Alicia's Bible Blog
Acts 19:21-27. Paul, inspired by the Spirit, decides he will pass through Macedonia and Achaia and go back to Jerusalem and then to Rome. He sends two of his followers ahead of him to Macedonia, while he remains in Asia a bit longer. Meanwhile, a silversmith named Demetrius begins riling up his fellow craftsman whose trade depends in large part on the making and selling of statues of and shrines to the goddess Artemis. He says Paul has convinced much of Asia that "gods made with hands are not gods." Thus, their livelihood is in danger, but also "the temple of the great goddess Artemis may count for nothing, and ... she may even be deposed from her magnificence, she whom all of Asia and the world worship."
Do we really think that Demetrius was concerned that Artemis may come to count for nothing?
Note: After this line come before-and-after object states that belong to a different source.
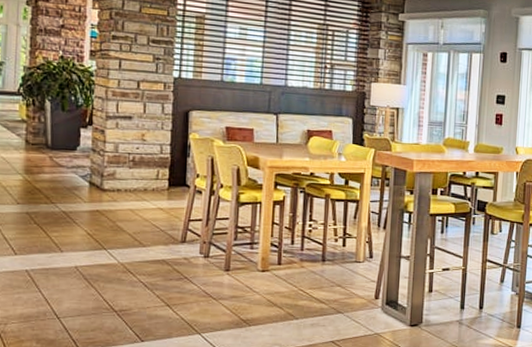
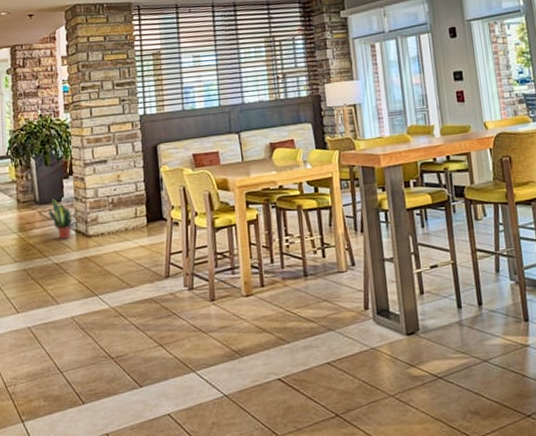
potted plant: none [61,146,95,190] -> present [49,199,79,240]

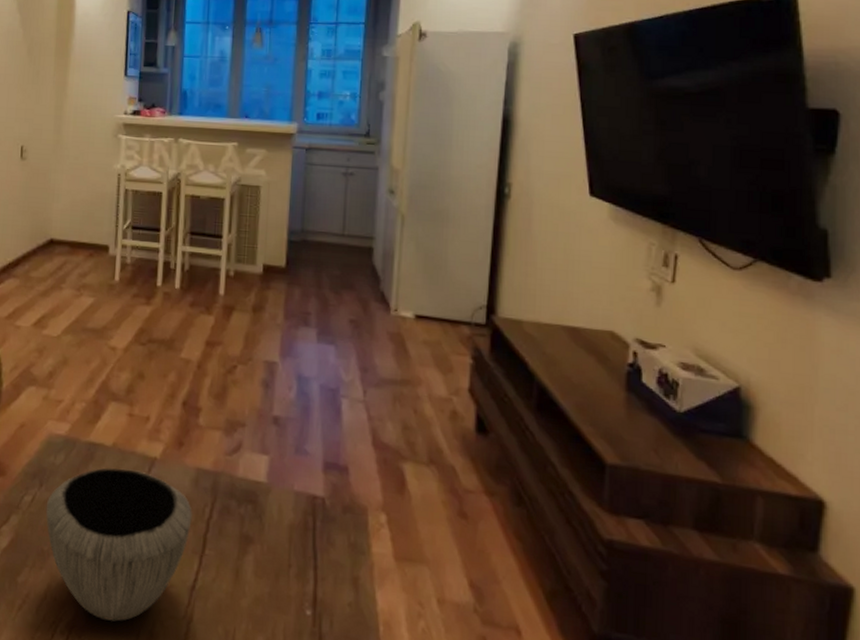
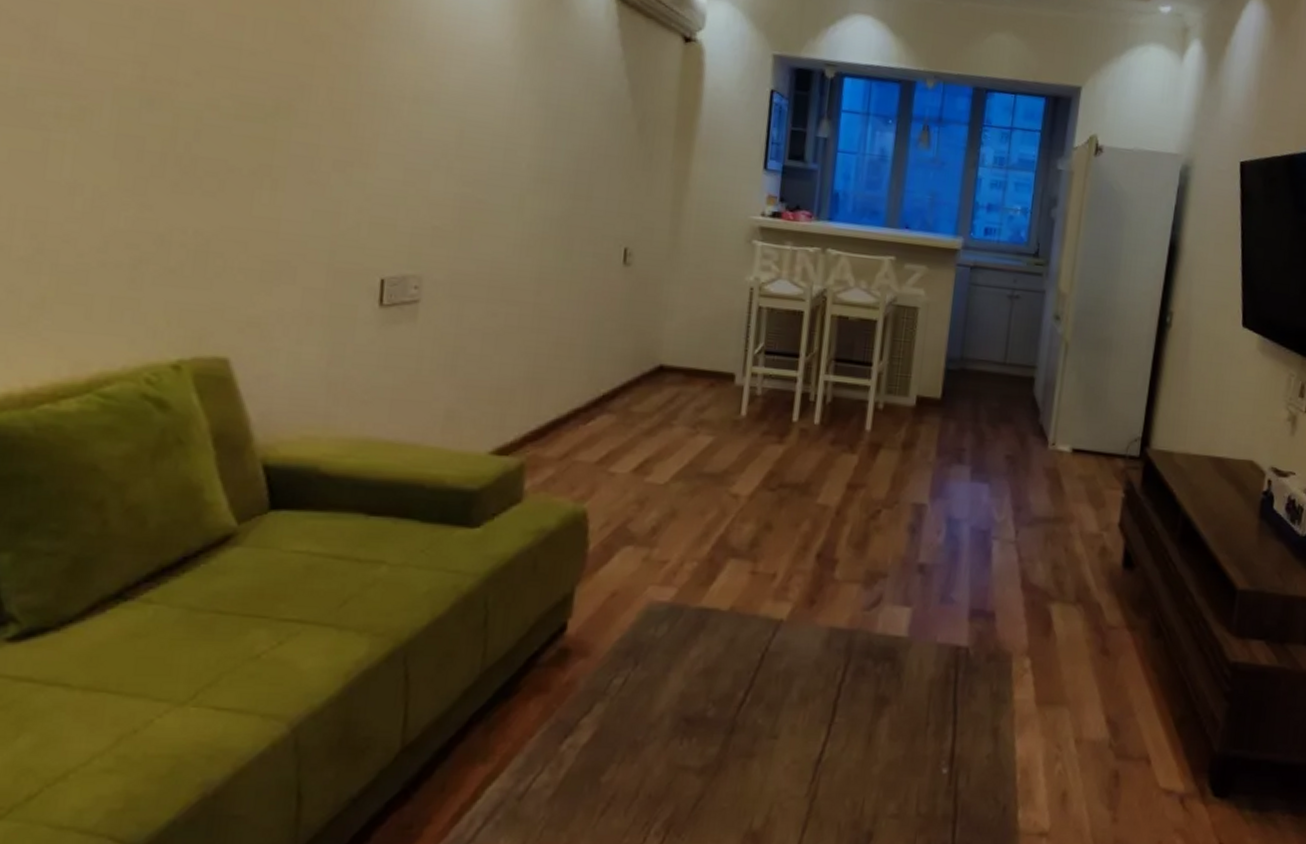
bowl: present [45,468,192,622] -> none [641,635,822,811]

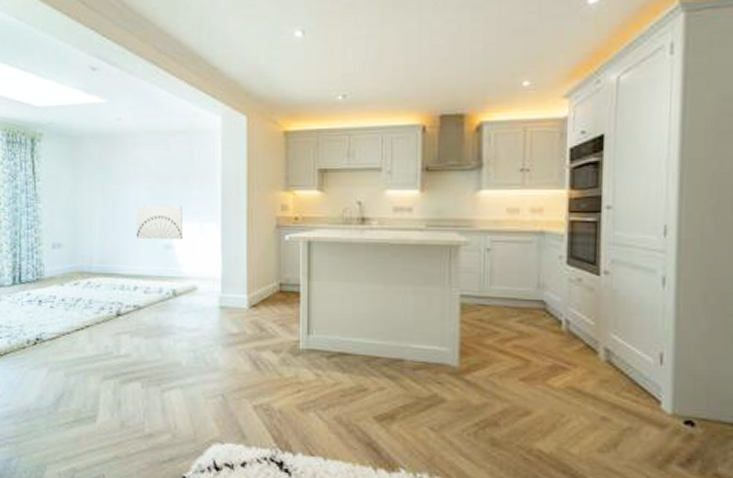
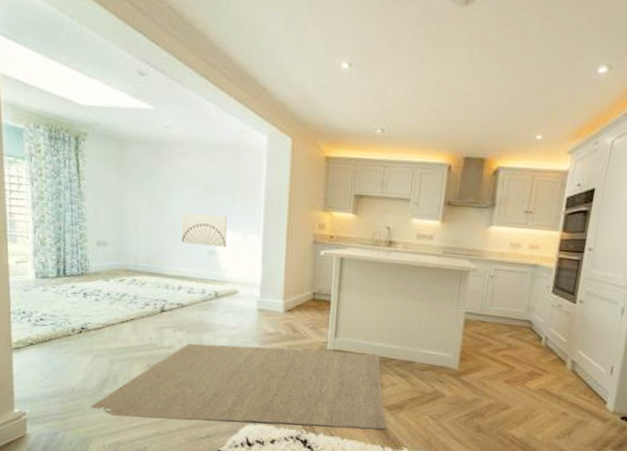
rug: none [45,350,377,446] -> present [90,343,387,430]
If the preaching of one man, Paul, could bring her to that state, she was never much of a god to begin with, was she? I think Demetrius' true concern was his pocketbook. He saw what was happening, and instead of accepting the true God's Word and adjusting his life accordingly (in which case God would have taken care of him), he chose to defend his own "god." This God, like all other false gods, will not defend him in return, it has no power to do so. Gods that require humans to make them are really just a stand-in for the gods humans want to worship - themselves, money, power, etc. They're not only powerless, they eventually leave their worshipers powerless as well.